__DATA IN THIS EXERCISE__.
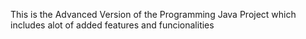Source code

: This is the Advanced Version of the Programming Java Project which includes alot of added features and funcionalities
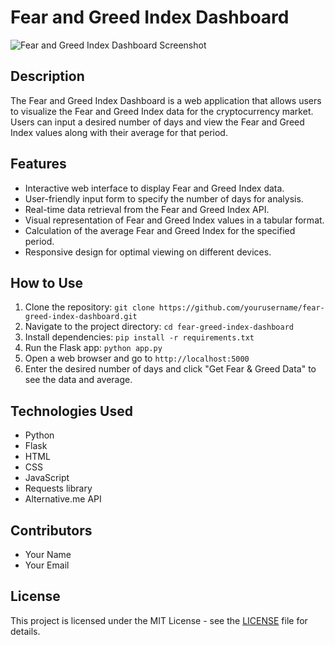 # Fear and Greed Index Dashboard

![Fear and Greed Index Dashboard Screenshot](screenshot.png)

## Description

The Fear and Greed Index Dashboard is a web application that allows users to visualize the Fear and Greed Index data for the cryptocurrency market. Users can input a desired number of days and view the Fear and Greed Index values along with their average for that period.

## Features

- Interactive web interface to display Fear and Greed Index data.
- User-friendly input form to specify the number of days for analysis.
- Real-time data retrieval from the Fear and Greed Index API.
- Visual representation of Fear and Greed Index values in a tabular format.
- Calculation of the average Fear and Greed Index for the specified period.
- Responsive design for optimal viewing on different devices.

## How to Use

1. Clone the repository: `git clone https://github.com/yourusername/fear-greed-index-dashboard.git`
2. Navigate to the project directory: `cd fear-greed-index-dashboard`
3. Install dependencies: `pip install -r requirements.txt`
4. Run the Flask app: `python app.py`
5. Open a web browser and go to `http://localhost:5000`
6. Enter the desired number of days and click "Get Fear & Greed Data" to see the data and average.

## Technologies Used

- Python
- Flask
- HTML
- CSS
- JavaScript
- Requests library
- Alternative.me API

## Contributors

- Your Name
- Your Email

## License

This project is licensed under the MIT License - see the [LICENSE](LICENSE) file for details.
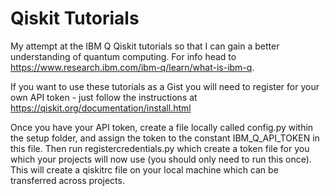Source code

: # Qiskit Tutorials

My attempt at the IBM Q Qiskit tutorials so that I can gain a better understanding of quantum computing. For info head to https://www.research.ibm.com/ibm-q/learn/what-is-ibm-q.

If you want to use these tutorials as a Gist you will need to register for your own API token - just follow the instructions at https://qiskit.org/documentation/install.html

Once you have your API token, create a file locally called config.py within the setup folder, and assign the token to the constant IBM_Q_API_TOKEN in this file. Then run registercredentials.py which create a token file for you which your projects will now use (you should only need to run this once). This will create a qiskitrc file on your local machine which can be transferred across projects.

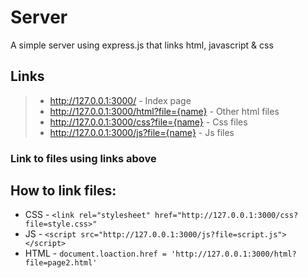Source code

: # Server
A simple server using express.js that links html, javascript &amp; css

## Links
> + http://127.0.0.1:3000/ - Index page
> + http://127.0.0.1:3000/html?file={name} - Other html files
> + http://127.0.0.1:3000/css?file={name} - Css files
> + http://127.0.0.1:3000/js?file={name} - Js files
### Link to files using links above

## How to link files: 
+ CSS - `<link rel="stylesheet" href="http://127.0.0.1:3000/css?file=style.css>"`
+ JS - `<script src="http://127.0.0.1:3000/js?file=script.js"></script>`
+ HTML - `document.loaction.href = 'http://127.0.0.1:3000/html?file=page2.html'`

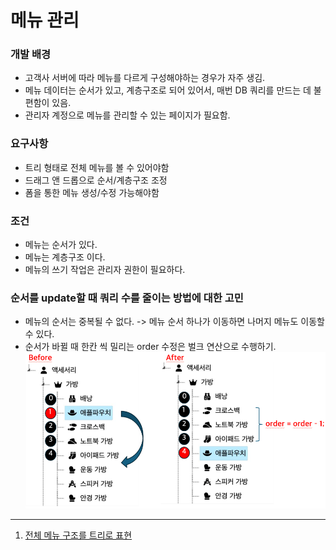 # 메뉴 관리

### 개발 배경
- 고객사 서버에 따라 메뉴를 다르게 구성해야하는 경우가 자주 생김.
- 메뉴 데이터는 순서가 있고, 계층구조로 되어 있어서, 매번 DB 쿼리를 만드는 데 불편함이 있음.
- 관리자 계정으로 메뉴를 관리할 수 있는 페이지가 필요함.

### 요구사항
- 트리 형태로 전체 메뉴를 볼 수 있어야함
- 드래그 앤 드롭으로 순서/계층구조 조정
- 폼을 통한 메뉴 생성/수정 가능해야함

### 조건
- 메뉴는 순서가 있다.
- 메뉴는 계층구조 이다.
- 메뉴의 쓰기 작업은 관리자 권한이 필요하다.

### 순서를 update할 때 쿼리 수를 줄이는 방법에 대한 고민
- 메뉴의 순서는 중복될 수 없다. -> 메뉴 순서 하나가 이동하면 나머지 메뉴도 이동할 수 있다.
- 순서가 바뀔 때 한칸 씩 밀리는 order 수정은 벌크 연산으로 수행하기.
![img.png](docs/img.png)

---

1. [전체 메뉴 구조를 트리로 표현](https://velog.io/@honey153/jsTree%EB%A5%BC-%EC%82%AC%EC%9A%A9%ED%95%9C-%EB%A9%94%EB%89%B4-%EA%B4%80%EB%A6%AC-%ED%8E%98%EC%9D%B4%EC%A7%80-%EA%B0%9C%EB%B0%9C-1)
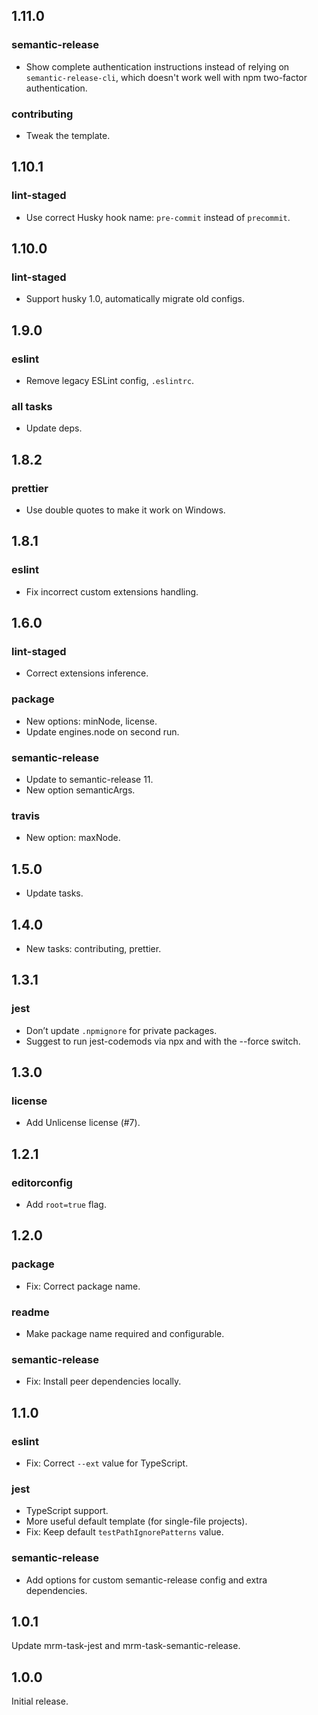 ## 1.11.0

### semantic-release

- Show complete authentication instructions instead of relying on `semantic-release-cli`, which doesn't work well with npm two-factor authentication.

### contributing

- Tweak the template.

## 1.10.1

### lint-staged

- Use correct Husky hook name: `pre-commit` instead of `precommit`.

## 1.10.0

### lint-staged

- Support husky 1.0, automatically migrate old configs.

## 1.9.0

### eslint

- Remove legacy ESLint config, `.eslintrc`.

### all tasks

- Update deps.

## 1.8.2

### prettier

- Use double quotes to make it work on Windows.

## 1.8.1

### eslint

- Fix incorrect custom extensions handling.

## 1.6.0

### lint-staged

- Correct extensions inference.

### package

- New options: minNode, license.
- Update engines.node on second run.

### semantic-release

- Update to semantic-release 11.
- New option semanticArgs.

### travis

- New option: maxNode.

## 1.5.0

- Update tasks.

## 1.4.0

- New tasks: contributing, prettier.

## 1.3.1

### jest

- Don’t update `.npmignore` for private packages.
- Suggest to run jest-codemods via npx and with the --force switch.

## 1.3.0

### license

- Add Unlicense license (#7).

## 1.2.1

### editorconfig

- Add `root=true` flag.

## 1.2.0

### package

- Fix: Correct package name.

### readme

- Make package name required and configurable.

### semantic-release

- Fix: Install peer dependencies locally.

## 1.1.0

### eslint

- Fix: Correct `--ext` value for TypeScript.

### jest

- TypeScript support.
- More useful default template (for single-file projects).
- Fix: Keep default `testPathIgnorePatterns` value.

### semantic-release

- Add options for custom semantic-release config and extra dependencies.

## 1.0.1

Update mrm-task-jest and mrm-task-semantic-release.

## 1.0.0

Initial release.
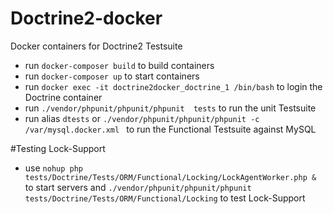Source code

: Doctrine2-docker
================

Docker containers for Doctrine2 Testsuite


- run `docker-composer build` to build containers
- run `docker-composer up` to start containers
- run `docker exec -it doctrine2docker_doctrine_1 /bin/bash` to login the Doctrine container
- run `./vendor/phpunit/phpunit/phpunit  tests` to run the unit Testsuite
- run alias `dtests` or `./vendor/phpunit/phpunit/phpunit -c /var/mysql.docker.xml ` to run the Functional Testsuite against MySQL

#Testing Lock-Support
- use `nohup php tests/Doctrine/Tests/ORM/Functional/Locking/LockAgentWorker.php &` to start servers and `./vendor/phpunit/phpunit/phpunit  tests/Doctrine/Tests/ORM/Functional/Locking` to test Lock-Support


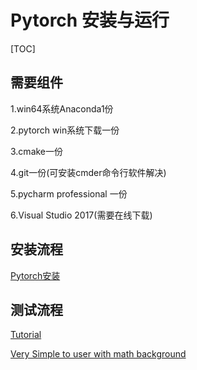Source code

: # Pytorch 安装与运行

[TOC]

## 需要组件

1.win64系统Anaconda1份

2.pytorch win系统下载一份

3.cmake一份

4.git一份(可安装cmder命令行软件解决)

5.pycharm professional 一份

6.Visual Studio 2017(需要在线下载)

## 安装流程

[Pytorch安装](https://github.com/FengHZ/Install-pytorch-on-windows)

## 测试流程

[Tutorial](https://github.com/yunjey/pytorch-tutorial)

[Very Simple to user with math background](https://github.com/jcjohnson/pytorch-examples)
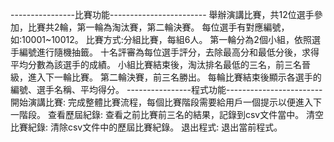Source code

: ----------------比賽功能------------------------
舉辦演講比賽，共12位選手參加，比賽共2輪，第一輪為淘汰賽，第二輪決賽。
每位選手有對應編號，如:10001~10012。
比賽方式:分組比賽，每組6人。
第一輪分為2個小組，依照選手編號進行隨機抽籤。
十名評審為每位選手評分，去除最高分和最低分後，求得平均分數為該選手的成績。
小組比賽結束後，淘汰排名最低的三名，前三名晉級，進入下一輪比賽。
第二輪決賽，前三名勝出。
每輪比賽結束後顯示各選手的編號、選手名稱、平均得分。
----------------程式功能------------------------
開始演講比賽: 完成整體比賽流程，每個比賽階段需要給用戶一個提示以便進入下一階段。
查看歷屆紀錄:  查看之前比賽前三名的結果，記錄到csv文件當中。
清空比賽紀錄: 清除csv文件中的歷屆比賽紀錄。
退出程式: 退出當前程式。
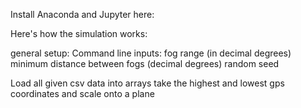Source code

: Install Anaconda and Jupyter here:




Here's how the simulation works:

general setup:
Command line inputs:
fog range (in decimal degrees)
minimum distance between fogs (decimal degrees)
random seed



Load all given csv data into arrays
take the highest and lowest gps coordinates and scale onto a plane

__WHAT IS BEING ASKED__. Take the material above from its first line through the line holding "## Description" and set it down exactly, without the pictures.

__SOLUTION__.
Source code

: This is the Advanced Version of the Programming Java Project which includes alot of added features and funcionalities
 # Fear and Greed Index Dashboard

![Fear and Greed Index Dashboard Screenshot](screenshot.png)

## Description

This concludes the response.